Do you remember when you first fell in love with reading? Better yet, do you remember the first real book that invited you into a completely different culture, emotional space, or time period? And for the introverts in the group, when was the first time you discovered that having a book in your hand is like hanging a “do not disturb” sign around your neck? Pretty fabulous, right ?! A book is an introvert’s best friend.
Books. Just the word conjures up a lazy afternoon, lounging somewhere comfortable with a good book and a hot cup of tea. But now that I think about it, for me that scenario meant I was on vacation, which until recently was my only chance to laze around with a book. But, thanks to COVID 19 shutting us all in, I’ve rediscovered the luxury of getting lost in a good read. I’ve also stumbled across some wonderful new-to-me authors and excellent book recommendations via Facebook book-club groups. My TBR pile is now teetering tall, and my credit card bill tells the story of the ease of online book purchases.
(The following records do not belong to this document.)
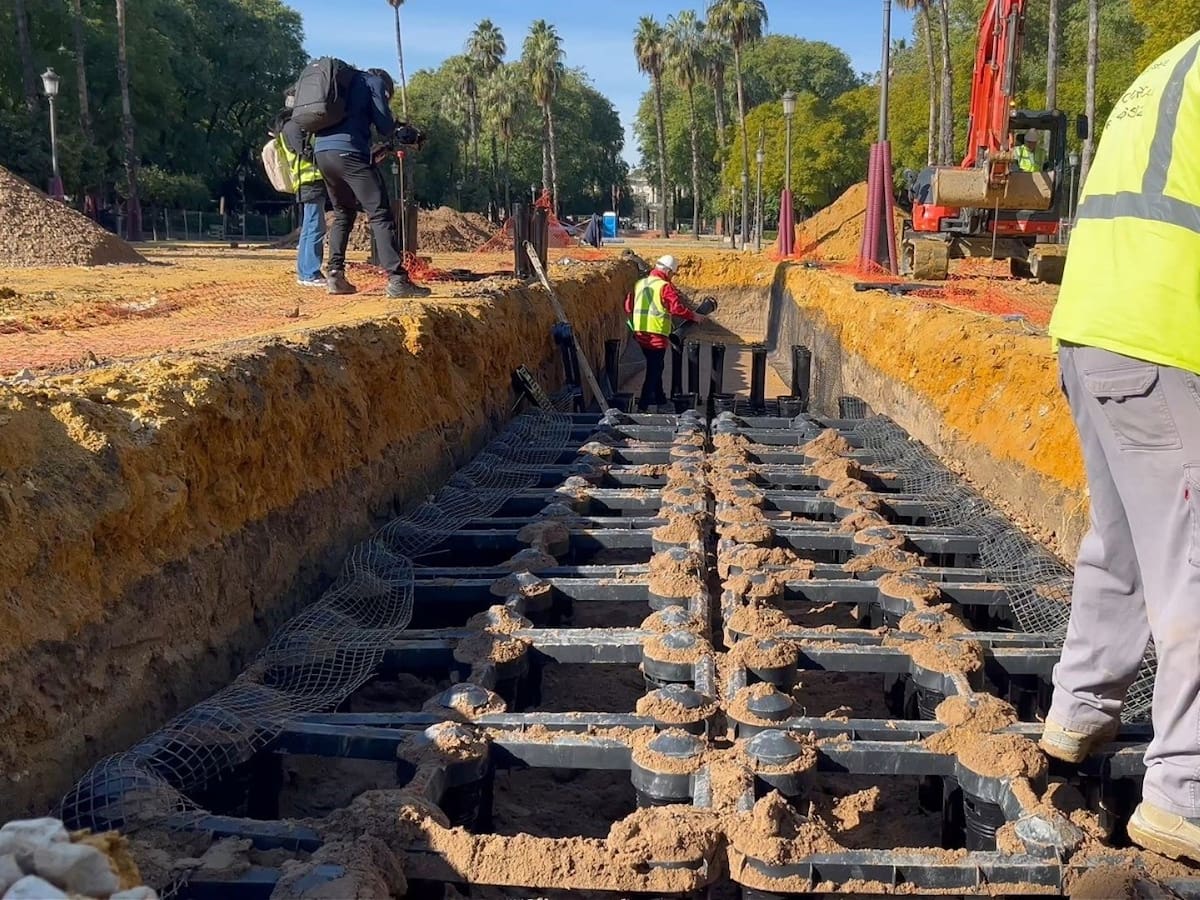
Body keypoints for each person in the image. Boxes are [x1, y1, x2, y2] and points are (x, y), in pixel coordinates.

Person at [1040, 30, 1200, 862]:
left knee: (1126, 545)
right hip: (1168, 336)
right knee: (1192, 562)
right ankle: (1188, 792)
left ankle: (1079, 714)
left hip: (1093, 333)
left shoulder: (1172, 64)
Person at [313, 67, 429, 298]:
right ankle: (397, 280)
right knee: (380, 215)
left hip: (322, 153)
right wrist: (404, 131)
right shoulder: (374, 82)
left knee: (343, 213)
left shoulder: (344, 85)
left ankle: (335, 275)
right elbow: (385, 125)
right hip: (349, 152)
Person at [624, 255, 706, 412]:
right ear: (668, 271)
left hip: (640, 332)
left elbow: (628, 306)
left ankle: (660, 400)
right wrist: (694, 316)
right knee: (654, 370)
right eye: (672, 273)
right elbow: (676, 308)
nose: (672, 277)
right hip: (656, 334)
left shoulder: (641, 283)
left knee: (657, 366)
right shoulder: (664, 286)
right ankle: (643, 406)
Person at [274, 91, 327, 287]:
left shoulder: (289, 126)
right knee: (315, 227)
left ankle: (306, 271)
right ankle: (310, 273)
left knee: (309, 227)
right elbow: (306, 153)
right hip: (309, 181)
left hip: (308, 181)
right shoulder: (293, 127)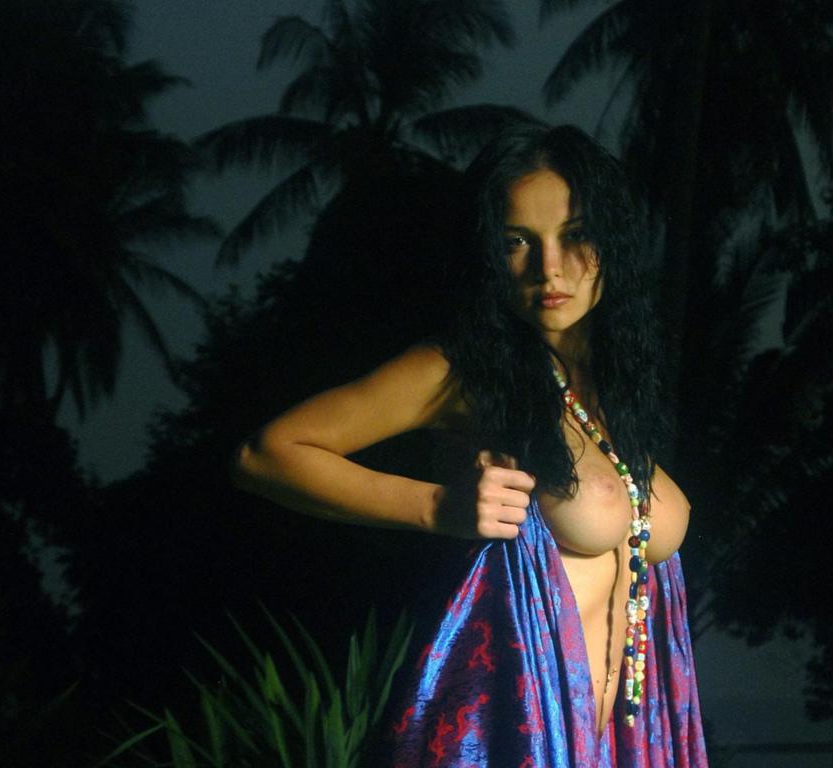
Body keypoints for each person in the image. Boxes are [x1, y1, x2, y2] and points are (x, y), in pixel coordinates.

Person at [232, 124, 707, 766]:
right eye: (518, 241)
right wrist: (439, 507)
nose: (549, 267)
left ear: (611, 242)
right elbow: (266, 454)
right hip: (513, 742)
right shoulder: (465, 371)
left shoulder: (615, 391)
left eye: (574, 234)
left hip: (620, 748)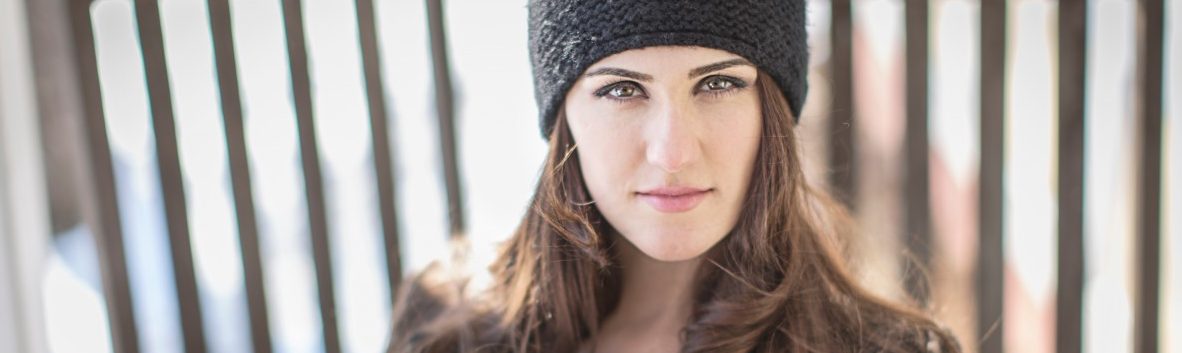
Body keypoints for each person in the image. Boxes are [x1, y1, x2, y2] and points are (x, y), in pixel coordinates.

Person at [388, 1, 962, 352]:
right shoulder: (446, 330)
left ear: (774, 110)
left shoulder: (881, 350)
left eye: (718, 84)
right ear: (564, 116)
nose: (673, 153)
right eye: (621, 89)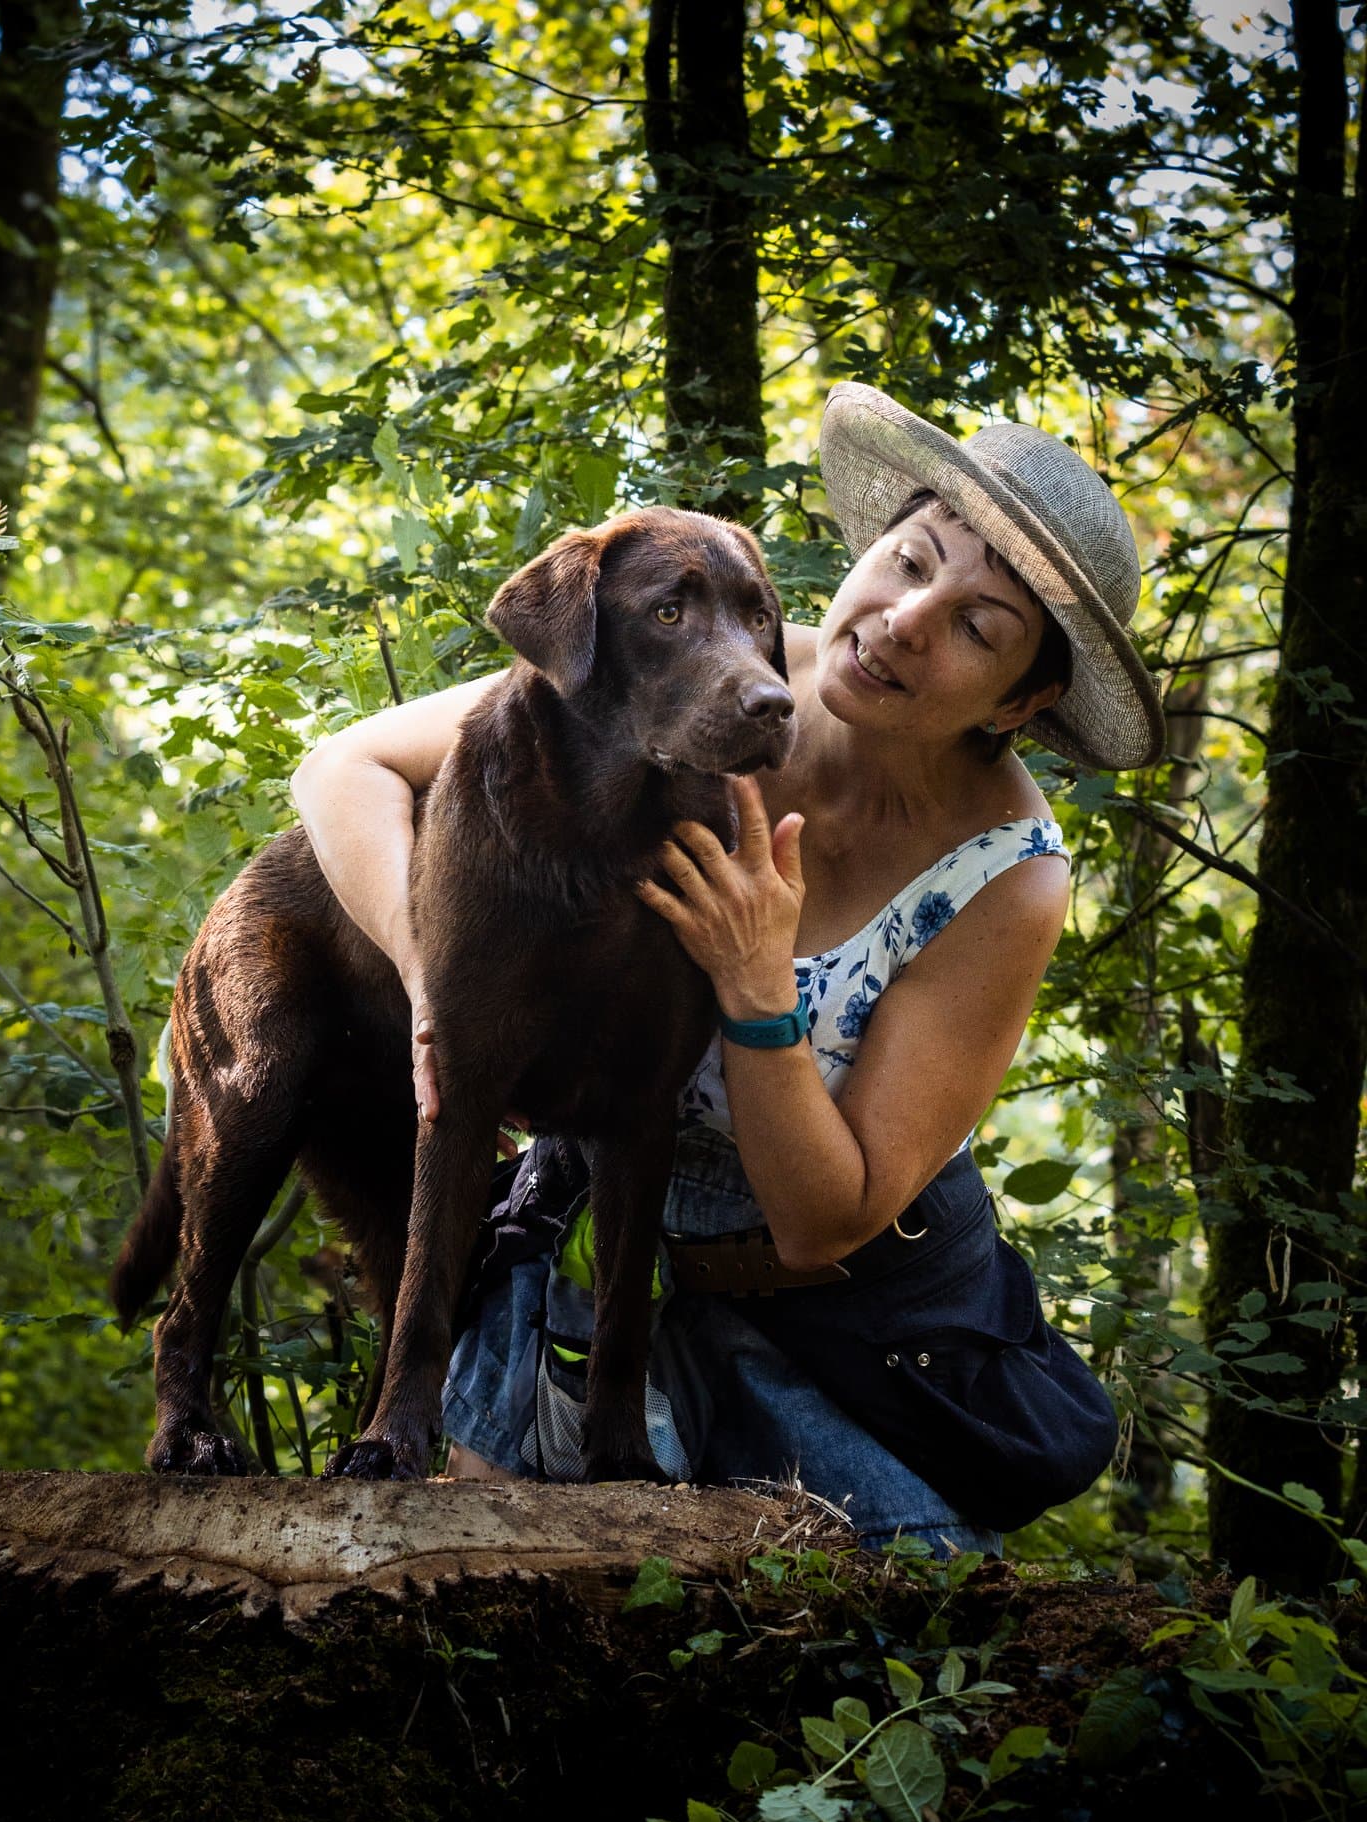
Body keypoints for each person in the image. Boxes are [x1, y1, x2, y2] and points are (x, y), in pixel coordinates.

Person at [291, 381, 1165, 1555]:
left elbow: (826, 1222)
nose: (909, 618)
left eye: (978, 626)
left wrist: (759, 993)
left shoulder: (1007, 875)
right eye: (911, 561)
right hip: (602, 1244)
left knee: (893, 1610)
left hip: (842, 1319)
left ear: (1028, 696)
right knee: (490, 1584)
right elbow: (343, 769)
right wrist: (430, 980)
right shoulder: (714, 680)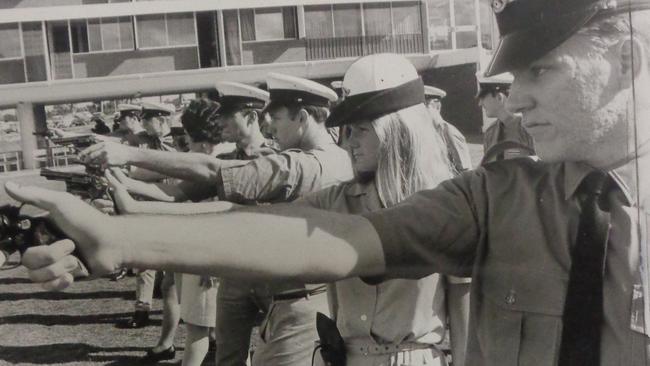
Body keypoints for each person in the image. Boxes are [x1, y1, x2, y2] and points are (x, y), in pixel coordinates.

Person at [14, 2, 650, 365]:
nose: (517, 101)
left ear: (629, 60)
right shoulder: (499, 196)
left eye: (542, 71)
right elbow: (324, 235)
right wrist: (119, 237)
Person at [303, 54, 462, 366]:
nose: (347, 144)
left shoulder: (447, 205)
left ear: (396, 130)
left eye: (360, 130)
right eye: (346, 132)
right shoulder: (336, 201)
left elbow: (465, 318)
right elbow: (272, 223)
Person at [476, 72, 535, 164]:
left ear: (499, 97)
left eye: (482, 98)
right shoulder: (490, 132)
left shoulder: (529, 128)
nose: (480, 104)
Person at [424, 86, 473, 173]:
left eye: (425, 107)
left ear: (437, 106)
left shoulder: (448, 131)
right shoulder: (426, 131)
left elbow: (465, 171)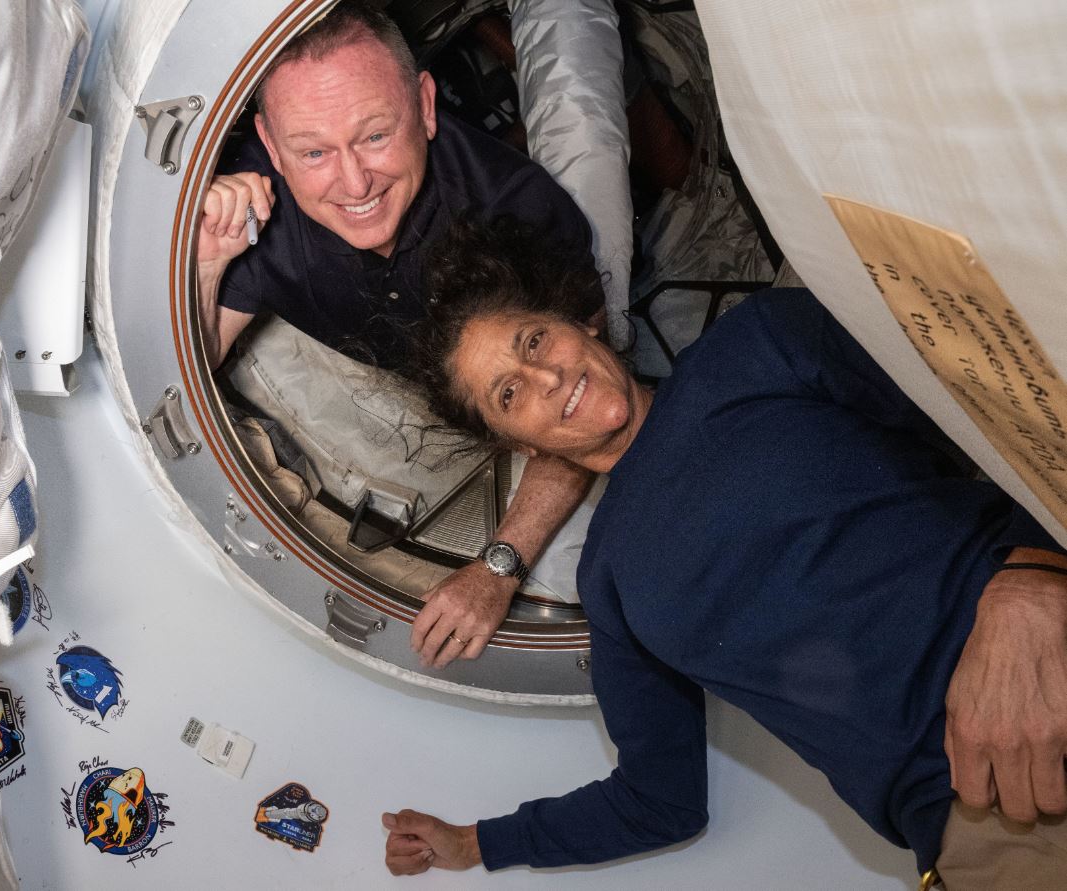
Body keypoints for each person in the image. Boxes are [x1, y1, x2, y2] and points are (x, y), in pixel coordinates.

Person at [381, 218, 1067, 888]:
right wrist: (476, 843)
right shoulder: (610, 583)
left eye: (533, 341)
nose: (546, 378)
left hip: (1046, 645)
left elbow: (1001, 410)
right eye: (509, 393)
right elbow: (658, 799)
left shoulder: (756, 343)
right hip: (990, 822)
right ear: (519, 447)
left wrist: (1032, 577)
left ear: (578, 321)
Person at [195, 1, 603, 666]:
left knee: (585, 132)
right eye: (313, 151)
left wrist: (497, 566)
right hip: (400, 373)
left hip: (518, 372)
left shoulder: (517, 212)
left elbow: (586, 406)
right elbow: (192, 360)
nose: (353, 182)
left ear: (425, 104)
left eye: (375, 136)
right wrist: (209, 260)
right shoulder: (257, 205)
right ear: (271, 146)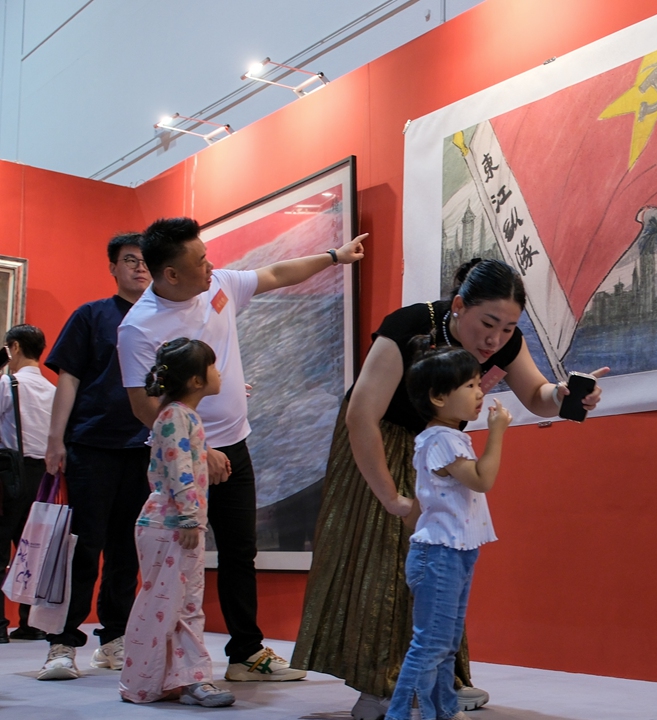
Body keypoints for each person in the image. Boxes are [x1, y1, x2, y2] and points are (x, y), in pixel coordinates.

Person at [292, 259, 605, 720]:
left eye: (508, 327)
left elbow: (536, 396)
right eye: (487, 324)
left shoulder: (504, 343)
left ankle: (439, 680)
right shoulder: (409, 326)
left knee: (444, 568)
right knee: (384, 561)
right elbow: (362, 416)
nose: (494, 340)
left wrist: (562, 395)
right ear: (459, 307)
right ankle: (382, 685)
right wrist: (392, 498)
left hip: (439, 449)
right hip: (380, 440)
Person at [117, 217, 366, 682]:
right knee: (178, 558)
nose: (211, 266)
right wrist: (197, 448)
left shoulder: (220, 284)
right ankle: (163, 664)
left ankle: (245, 654)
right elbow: (142, 404)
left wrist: (335, 256)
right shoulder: (138, 328)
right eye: (200, 260)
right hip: (182, 462)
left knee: (239, 551)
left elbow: (276, 274)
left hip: (235, 445)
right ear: (170, 274)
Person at [37, 233, 151, 679]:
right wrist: (55, 440)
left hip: (144, 450)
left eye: (145, 261)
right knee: (84, 547)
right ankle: (62, 643)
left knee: (128, 550)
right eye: (129, 260)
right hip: (91, 446)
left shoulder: (164, 320)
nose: (139, 268)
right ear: (113, 268)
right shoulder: (92, 315)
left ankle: (115, 638)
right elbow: (69, 378)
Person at [385, 342, 511, 720]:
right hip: (439, 554)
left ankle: (443, 709)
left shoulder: (444, 437)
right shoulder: (442, 439)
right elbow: (482, 480)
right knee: (430, 645)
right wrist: (498, 431)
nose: (479, 393)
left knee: (444, 643)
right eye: (470, 386)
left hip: (452, 552)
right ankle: (398, 714)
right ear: (438, 397)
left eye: (478, 383)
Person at [119, 338, 234, 707]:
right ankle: (179, 681)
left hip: (177, 525)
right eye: (213, 368)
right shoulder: (175, 417)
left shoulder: (178, 415)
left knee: (181, 605)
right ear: (197, 381)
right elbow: (177, 467)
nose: (219, 373)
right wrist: (187, 518)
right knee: (170, 605)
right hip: (171, 526)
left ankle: (182, 680)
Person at [0, 325, 56, 644]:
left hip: (10, 470)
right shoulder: (52, 389)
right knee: (33, 549)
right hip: (44, 475)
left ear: (15, 347)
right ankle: (31, 622)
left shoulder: (9, 384)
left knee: (0, 545)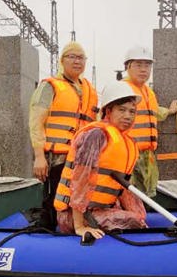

My personal love affair with books started before I ever stepped into my kindergarten classroom. I must have been about four when my mother first took me with her to the supermarket (Steinberg’s in Montreal.) The store—I’m forever grateful—ran an ongoing promotion: one give-away item for every so-many dollars spent on groceries. The giveaway included dolls and toys, but all I cared about were the gold-colored spines of the books lined up on the shelf: Cinderella, A Day at the Zoo, Pantaloon - the bakery dog. I remember how excited I was at the thought of picking out a shiny, new Golden Book. To this day I still have a few those well-used Golden Books stacked in a bedroom cabinet. On the same shelf are several books from the Bobbsey Twins series—birthday and Christmas presents—and one book that is a constant reminder of a childhood act of dishonesty.
Elaborate, you say? 'Fess up. Okay then. Here’s my confession. I was nine. A neighbor invited me to look through some old books he had stored in his basement. I remember walking down the basement stairs, trying to ignore the walls plastered with pinup girls and what were most likely indecent cartoons. As naïve as I was at nine, I was astute enough to pick up the vibe. I felt a bit uneasy, but the lure of a finding a new book outweighed any apprehension. But I’m wandering off topic, so back to the books. This neighbor, who really was a very nice man, loaned me a bright-red, hardcopy of Huckleberry Finn. So…did you pick up on the key word, “loaned.” Yup. You got it right. That’s the same book that’s stashed on the shelf in the secretary in my bedroom. In my defense, as weak as it may be, my family moved out of the downtown Sandy Hill neighborhood and into the suburbs shortly after the book loan, but yes, I still feel guilty to this day that I didn’t ask my parents to help me return that book. My book addiction overpowered my budding sense of ethics.
And since we’re on the topic of embarrassing book stories, I’ll share another, but only because I can trust you with my secrets. Right?! Years ago, a friend urged me to read a book she’d just finished: The Bridges of Madison County. We both fell hook, line, and sinker for the story line, and were utterly convinced that this tragic love story could be nothing less than the absolute gospel truth. So, old enough to know better, there we were, sitting on the floor of Bookman’s used book store with every copy of National Geographic pulled off the shelves, searching for that famous covered-bridge photo cover. In the book, that was the cover photo taken by the romantic hero, Robert Kincaid, a National Geo photographer. Sigh. We were so disappointed when we learned the truth, but that’s the power of books. They pull you into their world and make you want to believe.
I could go on about books ad finitum, but there is a cup of tea cooling by my chair, and my latest absorbing read, A Gentleman in Moscow, is patiently waiting for me to reopen the cover and continue on. So for now I’ll just leave you with links to a couple of my recent book reviews. My hope is that you’ll find something new to dive into and forget, if only for a while, the unsettled times we are all struggling through. Just remember to draw a fast line between fact and fiction.